Take any of these tips from today’s email and put them into action:

1. Why 150mg of Caffeine Boosts Performance on Any Diet (But Carbs Still Win for High-Intensity Training)

A 3-week study found that taking at least 150mg of caffeine before a workout improves performance regardless of diet. However, eating more carbs helped participants consistently train harder and improve more than those on a lower-carb plan.

2. How Protein Shakes Help You Lose 5.5 More Pounds Than Traditional Dieting

A meta-analysis found that people who replaced one or two meals with protein shakes lost 5.5 pounds (2.5kg) more than those following traditional reduced-calorie diets with the same calorie targets. It’s likely because meal replacement removes guesswork and improves adherence.

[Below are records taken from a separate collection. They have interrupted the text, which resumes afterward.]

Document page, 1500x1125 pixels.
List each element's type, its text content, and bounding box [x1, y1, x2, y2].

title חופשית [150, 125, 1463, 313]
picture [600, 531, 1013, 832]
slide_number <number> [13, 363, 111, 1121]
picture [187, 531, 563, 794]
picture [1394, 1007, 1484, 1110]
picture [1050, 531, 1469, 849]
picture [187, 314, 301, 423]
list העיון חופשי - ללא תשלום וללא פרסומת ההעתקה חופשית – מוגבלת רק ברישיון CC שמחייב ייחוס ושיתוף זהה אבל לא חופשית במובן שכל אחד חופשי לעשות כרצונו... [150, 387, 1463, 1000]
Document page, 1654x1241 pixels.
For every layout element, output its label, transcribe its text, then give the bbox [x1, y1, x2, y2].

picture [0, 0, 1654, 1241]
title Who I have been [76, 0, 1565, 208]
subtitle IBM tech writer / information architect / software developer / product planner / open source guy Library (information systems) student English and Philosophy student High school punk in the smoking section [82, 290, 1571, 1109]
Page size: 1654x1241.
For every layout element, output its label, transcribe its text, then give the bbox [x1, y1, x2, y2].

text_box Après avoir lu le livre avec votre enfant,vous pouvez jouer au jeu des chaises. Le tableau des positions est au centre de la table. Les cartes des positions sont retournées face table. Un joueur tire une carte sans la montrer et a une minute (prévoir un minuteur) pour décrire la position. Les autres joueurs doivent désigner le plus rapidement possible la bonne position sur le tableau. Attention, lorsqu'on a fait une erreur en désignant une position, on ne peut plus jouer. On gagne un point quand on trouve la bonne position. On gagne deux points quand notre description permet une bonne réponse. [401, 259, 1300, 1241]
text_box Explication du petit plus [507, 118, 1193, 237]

3. How To Improve Focus And Experience More Success

Most people don't fail from lack of potential; they fail because their energy is scattered across too many half-commitments. Real focus isn't just picking a priority; it's designing your environment, removing friction, and aligning every decision around one target until success feels inevitable.

4. The Spotlight Effect: Research Shows People Notice You Half as Much as You Think

Classic psychology experiments found that people predicted 50% of a room would notice them, but fewer than 25% actually did because everyone else was busy thinking about themselves. Self-consciousness isn't proof you don't belong; it's proof you're doing something new, and confidence is built by acting despite the story, not waiting until the story disappears.